One crime that often gets overlooked when it comes to immigration purposes and criminal scoring guidelines is “Accessory After the Fact.” On its face the crime appears to be an afterthought in the criminal justice system. However, there are severe consequences that could include a stay at the Michigan Department of Corrections, county jail and even deportation.
The seminal case for “Accessory After the Fact” is People v Luca, 402 Mich 302, 304; 262 NW2d 662 (1978). In Luca, the court defines the crime as “one who, with knowledge of the other’s guilt, renders assistance to a felon in the effort to hinder his detection, arrest, trial or punishment.” While the crime has always effected incarceration, more recently the charge has led to have severe immigration consequences. To discuss this matter at length, we obtained commentary from several of the top attorneys in Michigan.
Scott Grabel is the founder of Grabel and Associates and has put together a team that is considered amongst the best criminal defense firms in the state of Michigan. When speaking of the immigration consequences, Grabel stated, “The first thing we must review is whether this is considered a crime of moral turpitude. Crimes of moral turpitude will almost always trigger immigration consequences. This charge is a gray area because it is deemed an inchoate crime and we would have to examine the principal charge to see where we stand.”
Jennifer Kelley is a Senior Associate for McManus and Amadeo and known as a top family law across the state of Michigan. Kelley stated, “Immigration consequences often have a large impact on child custody and divorce decrees. What will move the court on this charge is whether the crime is considered an aggravated felony.”
Megan Smith is an Associate Attorney for Tanis Schultz and Grabel and Associates. Known as a leader in criminal defense in Kent County, Smith stated, “The crime in and of itself does not equate to an aggravated felony but that is somewhat deceptive. If the sentence would equate to more than one year, the charge is now an aggravated felony and could trigger deportation.”
Ravi Gurumurthy runs his own law firm in Cadillac, Michigan and works with Grabel and Associates. A top litigator across Northern Michigan, Gurumurthy commented, “We must turn to case law when we determine other grounds of deportation on this criminal charge. In “Matter of Rivers, 25 I & N Dec. 623 (BIA 2011) we have seen that the court will look at the underlying crime and also examine what the original charge was in addition to a plea bargain when you review this statute.”

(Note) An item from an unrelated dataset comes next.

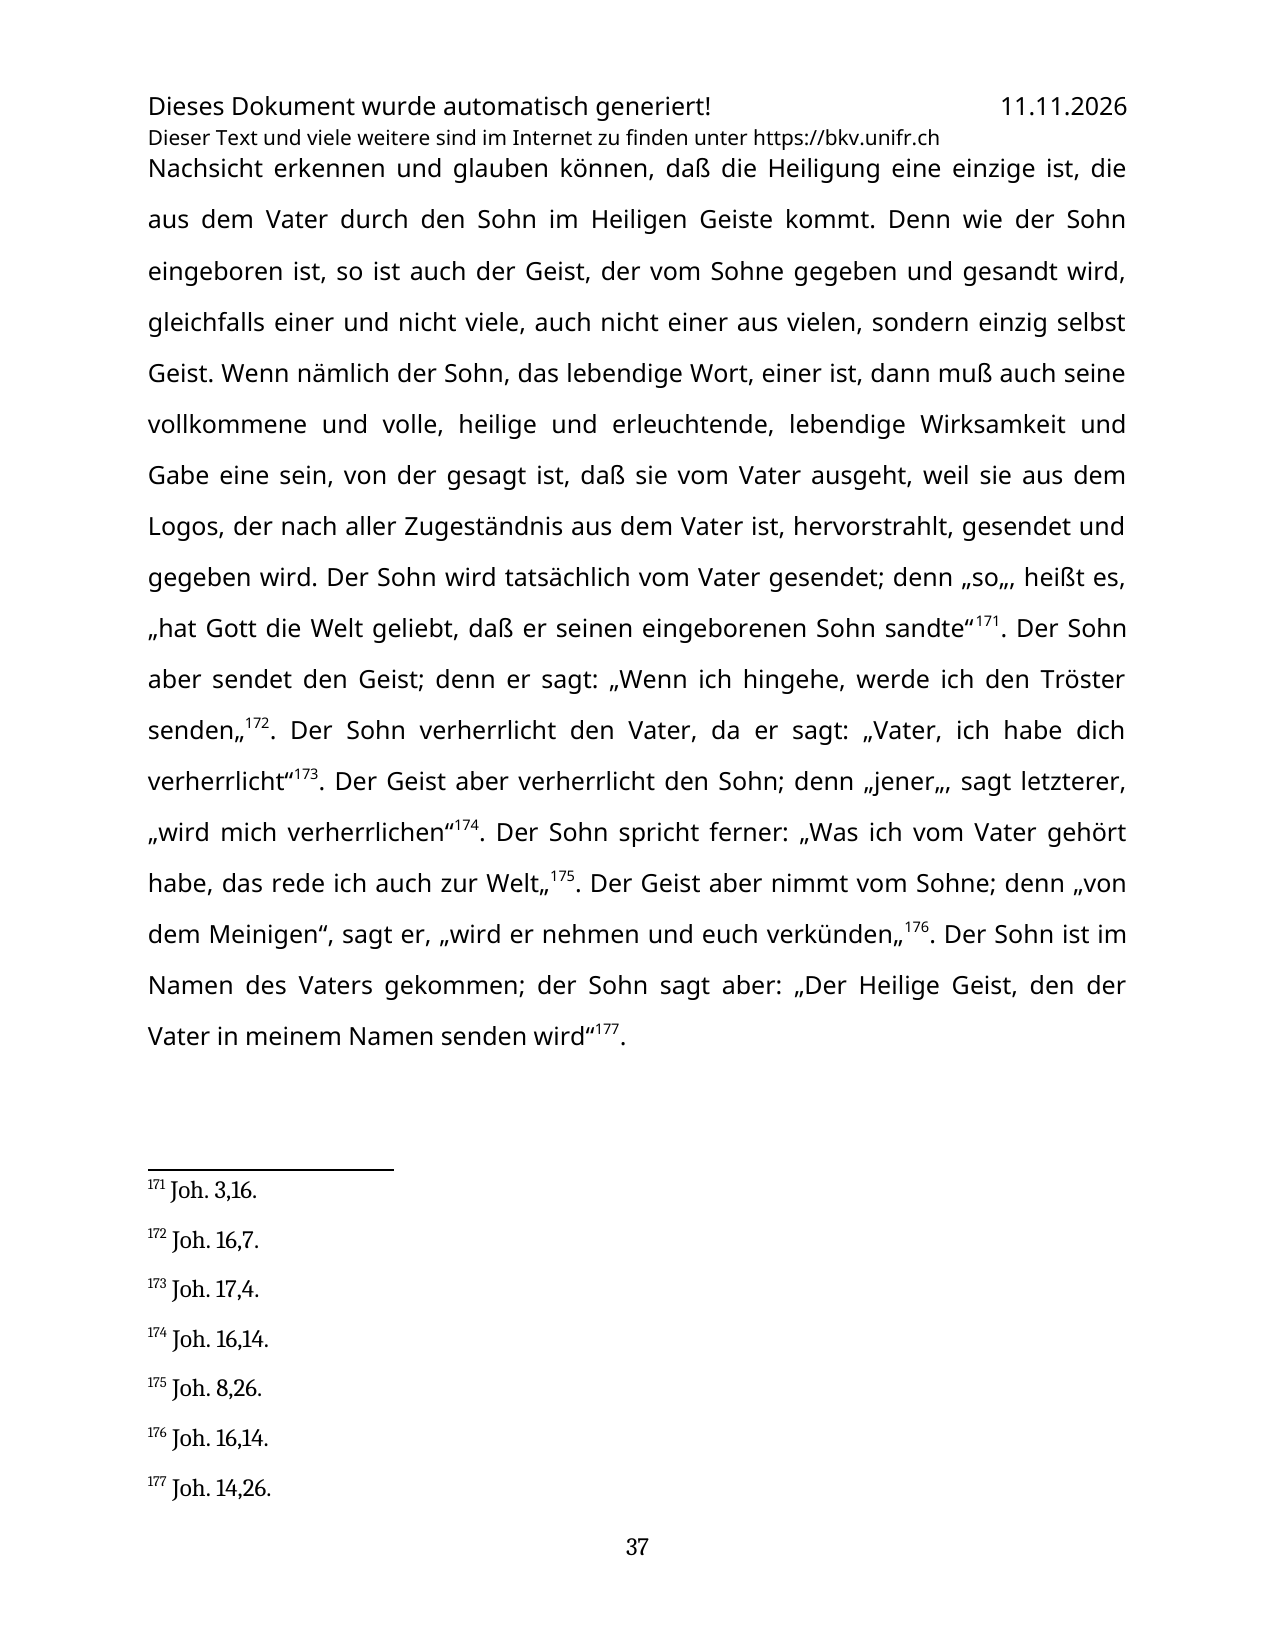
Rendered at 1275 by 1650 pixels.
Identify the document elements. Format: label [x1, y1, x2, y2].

text [148, 151, 1127, 1053]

Nancy Eaton-Gordon is a solo practitioner in Lenawee County, Michigan and has developed a strong reputation in the criminal field. Eaton Gordon stated, “We also must look at the Valenzuela Gallardo case (Matter of Valenzuela Gallardo, 27 I & N Dec. 449 (BIA 2018). In that case, we develop an understanding that protecting one from incarceration can also lead to deportation. Sometimes winning the battle could equate to losing the war so we must be cautious on any plea deal.”
William Amadeo is a partner at McManus and Amadeo and a Senior Associate for Grabel and Associates. Amadeo is known as one of the top defense lawyers across the state of Michigan and provided insight on this issue. Amadeo said, “Let’s be real, the legislation attached with immigration consequences now force more trials and if anybody disputes that they shouldn’t take the case. When you take a client that has immigration consequences you need to either prepare for trial or understand both aspects of the needs of your client. Some counties are concerned about such consequences, others care less. In those jurisdictions setting 12 in a box is better than allowing for deportation.”
With the immigration concerns at the forefront of litigation, a client that is not an American citizen and is charged with a crime needs to have an advocate that understands there is more than just a protection of freedom at stake.